In 1872, the USS Polaris sailed for the Arctic on a mission to hoist the U.S. flag at the North Pole. But the expedition was a failure, and half of the party – nineteen men, women and children of different nationalities–were cast adrift on an ice floe off the coast of Ellesmere Island, where they endured six desperate months of starvation, bloodshed and other horrors. Afterlands, a profoundly moving and gripping book, takes characters drawn from history and transforms their experiences into an absorbing tale of unrequited love, unsettled scores and the high cost of loyalty.
The novel begins in 1876, when three of the survivors – George Tyson, Tukulito and Roland Kruger–are uneasily reunited four years after they were rescued from the ice. They are still inextricably connected by their ordeal–and Tyson has recently published an account of their shattering experiences which casts Kruger as a spy and villain, and disgraces Tukulito as well.
What happened on the ice, as Afterlands explores, was far more complex. The heart of the book moves between Tyson’s diaries and a riveting narrative of Arctic survival. From the moment they are set adrift, and even before, Kruger and Tyson seem destined to clash: Kruger is an intelligent individualist, an outsider who refuses to be loyal to any one country; Tyson, meanwhile, is a flawed but sometimes brilliant leader, a man who needs to constantly be testing himself against the world. Brave but also insecure, he is unable to stop the German contingent of his party from banding together under their national flag in an armed near-mutiny on the drifting ice.
The third key character in this book, Tukulito, was the Arctic’s first professional interpreter. Known also as Hannah, she moves between two worlds: expert at gutting a seal, she has also had tea with Queen Victoria. Her different roles – translator, mother, mender, marksman – keep the party from disaster, as suspicion and violence increase. And the quiet, impossible passion Kruger feels for her almost redeems their lives in a frozen hell.
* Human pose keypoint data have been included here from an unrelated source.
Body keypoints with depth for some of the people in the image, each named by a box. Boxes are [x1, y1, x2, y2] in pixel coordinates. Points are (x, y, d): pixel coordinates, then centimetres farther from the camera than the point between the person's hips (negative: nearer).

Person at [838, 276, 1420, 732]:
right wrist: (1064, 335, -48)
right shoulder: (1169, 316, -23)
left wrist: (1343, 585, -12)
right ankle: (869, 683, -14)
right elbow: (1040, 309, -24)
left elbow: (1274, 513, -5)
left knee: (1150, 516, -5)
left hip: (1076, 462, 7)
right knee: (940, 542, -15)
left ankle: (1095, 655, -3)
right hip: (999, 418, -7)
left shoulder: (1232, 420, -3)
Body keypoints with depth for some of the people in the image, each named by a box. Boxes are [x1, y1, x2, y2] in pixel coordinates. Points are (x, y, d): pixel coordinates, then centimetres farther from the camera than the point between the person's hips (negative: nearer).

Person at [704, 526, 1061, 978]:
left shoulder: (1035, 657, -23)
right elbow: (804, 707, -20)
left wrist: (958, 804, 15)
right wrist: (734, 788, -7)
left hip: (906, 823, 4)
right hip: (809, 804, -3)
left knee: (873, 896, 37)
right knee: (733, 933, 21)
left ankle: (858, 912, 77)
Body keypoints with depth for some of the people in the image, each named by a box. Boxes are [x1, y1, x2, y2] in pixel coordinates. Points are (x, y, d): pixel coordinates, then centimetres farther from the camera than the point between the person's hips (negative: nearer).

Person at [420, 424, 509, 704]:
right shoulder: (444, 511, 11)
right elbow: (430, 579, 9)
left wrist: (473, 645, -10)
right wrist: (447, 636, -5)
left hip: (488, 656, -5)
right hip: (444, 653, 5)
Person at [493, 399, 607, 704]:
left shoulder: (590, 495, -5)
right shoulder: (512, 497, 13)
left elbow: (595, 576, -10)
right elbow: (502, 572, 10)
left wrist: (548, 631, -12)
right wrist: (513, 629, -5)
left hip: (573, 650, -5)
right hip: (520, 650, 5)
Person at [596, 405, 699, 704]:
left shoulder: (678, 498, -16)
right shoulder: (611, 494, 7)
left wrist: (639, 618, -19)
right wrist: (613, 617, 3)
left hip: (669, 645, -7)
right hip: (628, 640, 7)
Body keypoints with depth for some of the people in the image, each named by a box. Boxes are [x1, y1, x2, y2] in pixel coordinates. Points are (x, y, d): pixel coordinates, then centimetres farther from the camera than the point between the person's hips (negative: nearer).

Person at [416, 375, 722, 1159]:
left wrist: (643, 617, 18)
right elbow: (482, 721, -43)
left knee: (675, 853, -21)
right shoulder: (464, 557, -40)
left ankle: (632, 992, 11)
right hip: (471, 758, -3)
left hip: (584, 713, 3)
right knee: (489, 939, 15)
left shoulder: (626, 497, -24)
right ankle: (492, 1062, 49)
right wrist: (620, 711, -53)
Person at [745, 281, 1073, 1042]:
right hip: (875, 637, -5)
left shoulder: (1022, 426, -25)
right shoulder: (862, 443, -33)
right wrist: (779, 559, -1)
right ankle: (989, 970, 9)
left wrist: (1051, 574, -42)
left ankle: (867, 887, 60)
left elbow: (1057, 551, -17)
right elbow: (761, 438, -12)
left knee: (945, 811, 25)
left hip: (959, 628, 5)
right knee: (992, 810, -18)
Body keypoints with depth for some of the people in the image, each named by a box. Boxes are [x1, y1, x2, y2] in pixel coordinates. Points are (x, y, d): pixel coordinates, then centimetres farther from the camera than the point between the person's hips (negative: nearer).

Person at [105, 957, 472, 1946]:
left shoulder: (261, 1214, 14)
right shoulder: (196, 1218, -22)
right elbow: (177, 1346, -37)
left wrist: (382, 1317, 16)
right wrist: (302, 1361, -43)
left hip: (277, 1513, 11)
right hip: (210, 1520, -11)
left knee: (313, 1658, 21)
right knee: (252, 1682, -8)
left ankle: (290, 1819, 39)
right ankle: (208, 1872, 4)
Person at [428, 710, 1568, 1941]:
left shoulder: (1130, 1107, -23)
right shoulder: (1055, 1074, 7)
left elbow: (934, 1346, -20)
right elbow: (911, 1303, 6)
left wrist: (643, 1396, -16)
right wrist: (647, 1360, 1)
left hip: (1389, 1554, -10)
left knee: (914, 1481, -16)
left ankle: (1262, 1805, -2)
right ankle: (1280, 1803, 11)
But Afterlands is also a novel about what follows the life-changing event: the long shadow it casts, as well as the conflicting stories that compete to become historical record. Back in the world, the protagonists will experience various degrees of tragedy. Tukulito’s is perhaps the most personal, while Tyson, who sought only to gain the world’s esteem, is disgraced by later failure. Kruger, meanwhile, attempts to disappear into Mexico, again seeking a place beyond “the colonels of the world” – but he finds himself, perhaps inevitably, drawn once more into the unending conflicts between nations, between peoples.
This novel is a triumph of storytelling from one of Canada’s most acclaimed writers. Gripping and beautiful, it is a scintillating exploration of the extremes of human experience. Afterlands brilliantly examines both a devastating encounter with the natural world and the unrelenting demands of the human heart.
From the Hardcover edition.
The Polaris expedition remains a minor footnote in the annals of Arctic exploration, but Heighton has used it to create a novel of big ideas and beautiful language. It can't have been easy for a poet to exercise restraint in a 400-page book set in the Arctic (so many ways to describe white!), but he picks his moments well, offering quiet bits of dazzle in perfect moderation. The crewmen sleeping head-to-foot are "dueling pistols in a lined case." The Inuit woman Hannah, the object of both Tyson and Kruger's unrequited affections, speaks English well but haltingly, "each word placed as carefully as a foot along a seacliff path."